Yesterday's M&D featured an article about research identifying key gene locations that play a role in determining the physical characteristics we associate with beauty. Genetics is rarely that simple in actuality, though.
What a Tangled Web We Weave
Long the exclusive domain of science fiction, the genetic modification of human beings is quickly (perhaps too quickly) becoming a reality. New tools like CRISPR and whole-genome sequencing are quickly making a future where we can play god with the living world look plausible.
The taste of genetics education (in the form of Punnet squares and pedigree charts, usually) we may receive in high school, however, paints a simpler picture of genetics than is often the case. Rarely is it the case that one gene, and only one gene, controls a feature like height, hair color, or eye color. Furthermore, these physical variants are rarely encoded as either one version of said gene or another (i.e., dominant and recessive traits). No, more often than not, human genetics (and indeed genetics writ large) is the story of a complex interplay between genes, each of which makes up a facet of a broader phenotypical picture.
Indeed, just as we can't understand an entire story based on the individual words that make it up, we can't understand our genetic code until we see how all the genes interact with each other. The "beauty genes" article makes this clear too: you can't just "turn up" the genes that control physical appearance without also affecting other aspects of health. For females these genes appeared to be tied to genes affecting body mass, and in men the genes seem to be linked to cholesterol levels. Much like an elaborate web, you can't pull on one thread without also at least jostling a few others.

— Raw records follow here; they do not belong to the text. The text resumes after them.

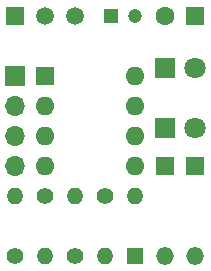
<source format=gts>
%TF.GenerationSoftware,KiCad,Pcbnew,(5.1.12)-1*%
%TF.CreationDate,2022-05-06T17:17:32+09:00*%
%TF.ProjectId,wdtcore,77647463-6f72-4652-9e6b-696361645f70,rev?*%
%TF.SameCoordinates,Original*%
%TF.FileFunction,Soldermask,Top*%
%TF.FilePolarity,Negative*%
%FSLAX46Y46*%
G04 Gerber Fmt 4.6, Leading zero omitted, Abs format (unit mm)*
G04 Created by KiCad (PCBNEW (5.1.12)-1) date 2022-05-06 17:17:32*
%MOMM*%
%LPD*%
G01*
G04 APERTURE LIST*
%ADD10R,1.600000X1.600000*%
%ADD11C,1.600000*%
%ADD12O,1.400000X1.400000*%
%ADD13C,1.400000*%
%ADD14O,1.500000X1.500000*%
%ADD15R,1.500000X1.500000*%
%ADD16O,1.600000X1.600000*%
%ADD17R,1.400000X1.400000*%
%ADD18C,1.500000*%
%ADD19O,1.700000X1.700000*%
%ADD20R,1.700000X1.700000*%
%ADD21C,1.800000*%
%ADD22R,1.800000X1.800000*%
%ADD23R,1.200000X1.200000*%
%ADD24C,1.200000*%
G04 APERTURE END LIST*
D10*
%TO.C,0.1uF*%
X144740000Y-91440000D03*
D11*
X142240000Y-91440000D03*
%TD*%
D12*
%TO.C,4.7k*%
X134620000Y-106680000D03*
D13*
X134620000Y-111760000D03*
%TD*%
D14*
%TO.C,1N4001*%
X144780000Y-111760000D03*
D15*
X144780000Y-104140000D03*
%TD*%
D14*
%TO.C,1N4001*%
X142240000Y-111760000D03*
D15*
X142240000Y-104140000D03*
%TD*%
D16*
%TO.C,NE555P*%
X139700000Y-96520000D03*
X132080000Y-104140000D03*
X139700000Y-99060000D03*
X132080000Y-101600000D03*
X139700000Y-101600000D03*
X132080000Y-99060000D03*
X139700000Y-104140000D03*
D10*
X132080000Y-96520000D03*
%TD*%
D12*
%TO.C,1M*%
X132080000Y-111760000D03*
D13*
X132080000Y-106680000D03*
%TD*%
D12*
%TO.C,330*%
X129540000Y-106680000D03*
D13*
X129540000Y-111760000D03*
%TD*%
D12*
%TO.C,330*%
X137160000Y-111760000D03*
D13*
X137160000Y-106680000D03*
%TD*%
D12*
%TO.C,330*%
X139700000Y-106680000D03*
D17*
X139700000Y-111760000D03*
%TD*%
D18*
%TO.C,PNP 2907A*%
X134620000Y-91440000D03*
D15*
X129540000Y-91440000D03*
D18*
X132080000Y-91440000D03*
%TD*%
D19*
%TO.C,GND*%
X129540000Y-104140000D03*
X129540000Y-101600000D03*
X129540000Y-99060000D03*
D20*
X129540000Y-96520000D03*
%TD*%
D21*
%TO.C,LED2*%
X144780000Y-100965000D03*
D22*
X142240000Y-100965000D03*
%TD*%
D21*
%TO.C,LED1*%
X144780000Y-95885000D03*
D22*
X142240000Y-95885000D03*
%TD*%
D23*
%TO.C,22uF*%
X137700000Y-91440000D03*
D24*
X139700000Y-91440000D03*
%TD*%
M02*

</source>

So changing our genetics and our progeny's genetics isn't as simple as crossing pea plants with different leaf colors (@Gregor Mendel). That doesn't mean its impossible to make alterations to our genetics, just more complicated. To effectively (and ethically) make changes to the human genome, we need to have a deep understanding of the interconnectedness of our genes - and we are well on our way.

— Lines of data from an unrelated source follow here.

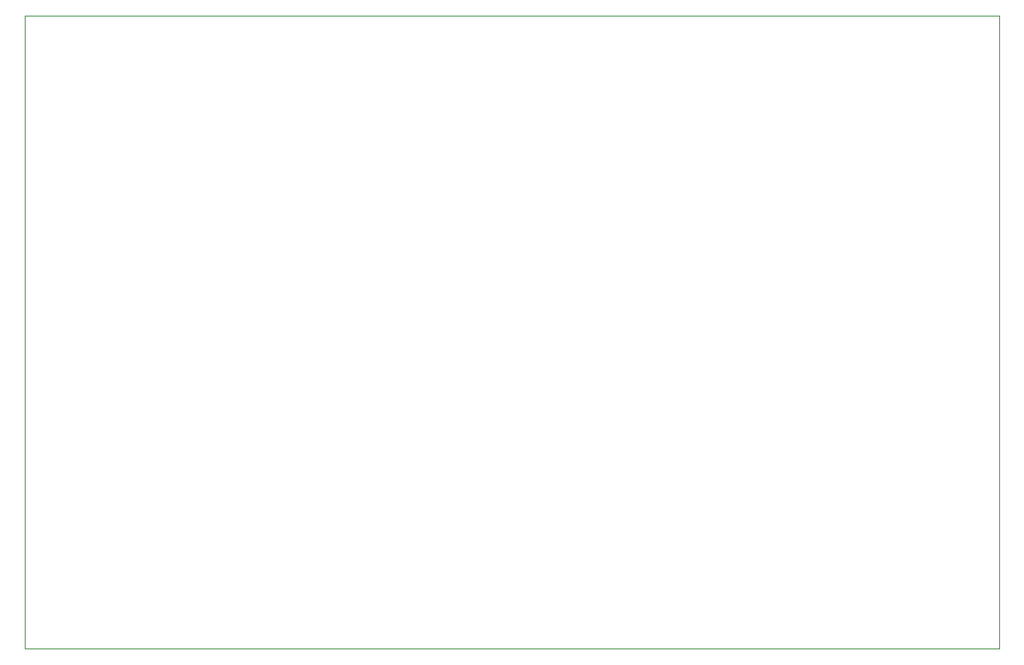
<source format=gbr>
%TF.GenerationSoftware,KiCad,Pcbnew,7.0.2*%
%TF.CreationDate,2023-05-15T21:07:48+08:00*%
%TF.ProjectId,____,5ffb7408-2e6b-4696-9361-645f70636258,rev?*%
%TF.SameCoordinates,Original*%
%TF.FileFunction,Profile,NP*%
%FSLAX46Y46*%
G04 Gerber Fmt 4.6, Leading zero omitted, Abs format (unit mm)*
G04 Created by KiCad (PCBNEW 7.0.2) date 2023-05-15 21:07:48*
%MOMM*%
%LPD*%
G01*
G04 APERTURE LIST*
%TA.AperFunction,Profile*%
%ADD10C,0.100000*%
%TD*%
G04 APERTURE END LIST*
D10*
X36474400Y-32283400D02*
X136387200Y-32283400D01*
X136387200Y-97205800D01*
X36474400Y-97205800D01*
X36474400Y-32283400D01*
M02*

</source>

While we are beginning to build a library of the human genome (a functional library, not only the list of genes we compiled at the end of the Human Genome Project), we're not filling in all entries equally. As the article from M&D states, only people of European ancestry were involved in the beauty genes study. Although humans are over 99% genetically identical, the key variants that make us unique are just that: key. These variants don't only manifest in the form of traits like skin color, they can also manifest in the form of diseases and chronic conditions that are more prevalent in some ethnicities and races than others. As such, building a map of only one subset of all human races/ethnicities gives us a limited picture of all the different ways our genes may interact with one another.
As it stands right now, we've got a decent picture of the genomes of people of European ancestry, but are lacking on pretty much all other fronts. One way this imbalance can be addressed is by increasing the participation of non-Europeans in the studies and clinical trials that gather human genetic data. Traditionally, the US hasn't done the best job when it comes to running clinical trials with people of color, to put it (very) mildly, so it's understandable that the very communities from which we need to be gathering more medical data are the most leery of participating in clinical trials. Things are much better than they once were, though, and organizations like the All of Us research program from the NIH are setting up new systems that are empowering expanded participation in research studies so that in the future we can work with the data we're sorely in need of right now and beginning reading the entire story of the human genome.